Chaque lundi, tel un veilleur dressé sur la proue du navire national, Michel Ongoundou Loundah, président du parti d’opposition REAGIR, livre dans son “Rendez-vous hebdomadaire” une radiographie de l’actualité. Cette tribune, dénuée de fard, se veut le miroir sans complaisance d’un pays en quête de renaissance. Cette semaine, l’opposant a jeté un regard acéré sur les cent premiers jours du mandat de Brice Clotaire Oligui Nguema, peignant un tableau où la “déconfiture” et la “désillusion” semblent rivaliser de noirceur.
Une justice bancale et des promesses en apnée
S’étonnant de la libération subreptice des Bongo-Valentin, Michel Ongoundou Loundah dénonce une justice “à deux vitesses”, laissant croupir en geôle le lieutenant Kely Ondo. À cette iniquité s’ajoute un “stress hydrique” persistant : l’inauguration d’une station de pompage n’a pas fait jaillir l’eau dans les foyers. Quant à l’électricité, “erratique et thermo-faible”, elle compte plus de 124 coupures majeures depuis mai, autant de cicatrices lumineuses sur le quotidien des Gabonais. Face à cette “communication gouvernementale en rafale”, l’opposant prévient : “l’illusion ne saurait étancher la soif ni éclairer l’obscurité.”
Souveraineté grignotée et démolitions à vif
L’affaire de l’île Mbanié, passée sous autorité équato-guinéenne, est qualifiée de “traumatisme national”. Aucun éclaircissement officiel n’est venu apaiser la plaie. À ce deuil territorial s’ajoute celui des toits arrachés : des démolitions expéditives ont laissé près de 1 200 familles sur le pavé. Selon la Croix-Rouge, 78 % d’entre elles dorment désormais sous la toile des tentes, témoins muets d’un drame social. Ongoundou Loundah s’étrangle : quid de la liste des indemnisés, des montants, des critères ? Les victimes, dit-il, n’ont récolté que de “fausses promesses”, ces feuilles mortes qui bruissent avant de se dissoudre.

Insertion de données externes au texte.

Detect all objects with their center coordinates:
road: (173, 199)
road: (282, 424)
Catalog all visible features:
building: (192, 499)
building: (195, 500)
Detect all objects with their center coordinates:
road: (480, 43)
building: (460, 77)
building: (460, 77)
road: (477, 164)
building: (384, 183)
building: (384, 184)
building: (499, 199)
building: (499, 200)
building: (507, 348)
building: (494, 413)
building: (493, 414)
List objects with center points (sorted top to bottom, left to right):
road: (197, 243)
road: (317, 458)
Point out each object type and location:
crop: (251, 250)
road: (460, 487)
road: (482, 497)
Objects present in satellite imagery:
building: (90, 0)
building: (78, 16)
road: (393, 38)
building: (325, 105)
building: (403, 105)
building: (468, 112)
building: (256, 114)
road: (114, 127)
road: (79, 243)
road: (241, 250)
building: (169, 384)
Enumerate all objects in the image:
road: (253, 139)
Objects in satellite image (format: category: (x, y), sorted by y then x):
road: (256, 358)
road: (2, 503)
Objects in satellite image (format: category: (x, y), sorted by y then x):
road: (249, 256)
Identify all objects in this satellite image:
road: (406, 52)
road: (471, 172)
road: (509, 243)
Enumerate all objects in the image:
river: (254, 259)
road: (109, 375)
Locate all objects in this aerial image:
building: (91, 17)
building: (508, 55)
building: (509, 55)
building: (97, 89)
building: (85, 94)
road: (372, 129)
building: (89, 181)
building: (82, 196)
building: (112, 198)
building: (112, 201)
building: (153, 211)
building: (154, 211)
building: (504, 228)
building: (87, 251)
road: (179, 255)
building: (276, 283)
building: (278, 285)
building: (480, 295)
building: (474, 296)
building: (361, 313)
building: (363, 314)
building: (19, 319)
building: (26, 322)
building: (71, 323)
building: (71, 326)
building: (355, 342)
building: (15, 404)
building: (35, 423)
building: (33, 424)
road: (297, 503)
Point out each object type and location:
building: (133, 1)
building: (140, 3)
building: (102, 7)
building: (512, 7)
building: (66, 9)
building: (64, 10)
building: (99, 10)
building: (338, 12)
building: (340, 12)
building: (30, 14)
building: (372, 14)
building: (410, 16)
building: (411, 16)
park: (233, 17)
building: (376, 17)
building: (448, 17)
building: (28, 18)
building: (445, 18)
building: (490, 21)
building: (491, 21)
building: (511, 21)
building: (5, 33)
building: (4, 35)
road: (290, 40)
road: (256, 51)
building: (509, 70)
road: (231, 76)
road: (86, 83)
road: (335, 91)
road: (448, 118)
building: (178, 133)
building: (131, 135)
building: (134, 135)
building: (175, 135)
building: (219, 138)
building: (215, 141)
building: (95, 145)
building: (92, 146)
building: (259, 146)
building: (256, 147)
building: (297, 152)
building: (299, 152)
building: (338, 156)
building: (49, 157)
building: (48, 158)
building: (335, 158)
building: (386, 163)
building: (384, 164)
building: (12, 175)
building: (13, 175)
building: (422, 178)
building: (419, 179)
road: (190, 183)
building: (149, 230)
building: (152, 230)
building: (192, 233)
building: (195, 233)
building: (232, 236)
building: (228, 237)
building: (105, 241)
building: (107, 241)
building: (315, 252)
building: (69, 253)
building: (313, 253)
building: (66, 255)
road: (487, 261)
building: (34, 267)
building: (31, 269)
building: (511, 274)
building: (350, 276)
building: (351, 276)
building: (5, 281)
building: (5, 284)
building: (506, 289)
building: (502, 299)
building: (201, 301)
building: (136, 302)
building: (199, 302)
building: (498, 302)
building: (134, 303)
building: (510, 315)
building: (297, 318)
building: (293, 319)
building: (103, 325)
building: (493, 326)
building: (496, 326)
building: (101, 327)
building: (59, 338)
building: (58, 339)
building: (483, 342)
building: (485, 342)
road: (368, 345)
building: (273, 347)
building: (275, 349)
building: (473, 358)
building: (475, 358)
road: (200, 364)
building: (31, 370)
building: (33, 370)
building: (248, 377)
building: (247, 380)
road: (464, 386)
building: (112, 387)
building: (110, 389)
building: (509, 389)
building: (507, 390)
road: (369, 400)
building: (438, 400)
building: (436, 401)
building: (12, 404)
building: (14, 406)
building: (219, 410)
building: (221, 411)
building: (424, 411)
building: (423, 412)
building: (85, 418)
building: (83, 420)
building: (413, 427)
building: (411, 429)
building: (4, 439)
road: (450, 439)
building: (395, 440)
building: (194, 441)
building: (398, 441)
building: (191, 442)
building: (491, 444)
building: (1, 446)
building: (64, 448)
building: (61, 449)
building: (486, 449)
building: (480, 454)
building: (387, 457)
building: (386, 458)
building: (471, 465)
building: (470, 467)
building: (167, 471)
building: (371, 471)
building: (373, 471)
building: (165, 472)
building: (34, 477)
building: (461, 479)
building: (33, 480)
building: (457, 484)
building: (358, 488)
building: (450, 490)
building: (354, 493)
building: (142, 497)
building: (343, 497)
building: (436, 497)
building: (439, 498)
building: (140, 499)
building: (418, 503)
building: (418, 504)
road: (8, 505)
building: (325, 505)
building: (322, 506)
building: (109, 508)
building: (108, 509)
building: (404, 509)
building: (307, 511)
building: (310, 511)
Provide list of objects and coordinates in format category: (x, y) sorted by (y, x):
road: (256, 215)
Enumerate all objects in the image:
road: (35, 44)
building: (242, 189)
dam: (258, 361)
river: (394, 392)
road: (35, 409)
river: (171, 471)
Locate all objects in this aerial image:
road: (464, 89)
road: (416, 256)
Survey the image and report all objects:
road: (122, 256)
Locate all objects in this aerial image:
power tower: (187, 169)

Diplomatie ou villégiature ?
Les voyages présidentiels, fréquents et coûteux, soulèvent une interrogation : diplomatie féconde ou tourisme d’affaires ? L’opposant penche pour la seconde hypothèse, évoquant des “résultats creux” et une dette qui s’enfle comme une voile en tempête. Sur le terrain, les chantiers se figent, transformant “le grand réveil promis” en “long coma politique”. Oliguiville, ville fantôme avant l’heure, incarne cette promesse suspendue.
Compétences exilées
Dernier clou enfoncé dans le cercueil des illusions : le suivi juridique de la marque Oliguiville confié à un cabinet camerounais. Pour Ongoundou Loundah, ce n’est qu’un exemple d’une fuite de compétences, déjà illustrée par le règlement, à Brazzaville, du différend interne au PDG. Comme si, à force d’externaliser le savoir-faire national, on renonçait à l’âme même du pays.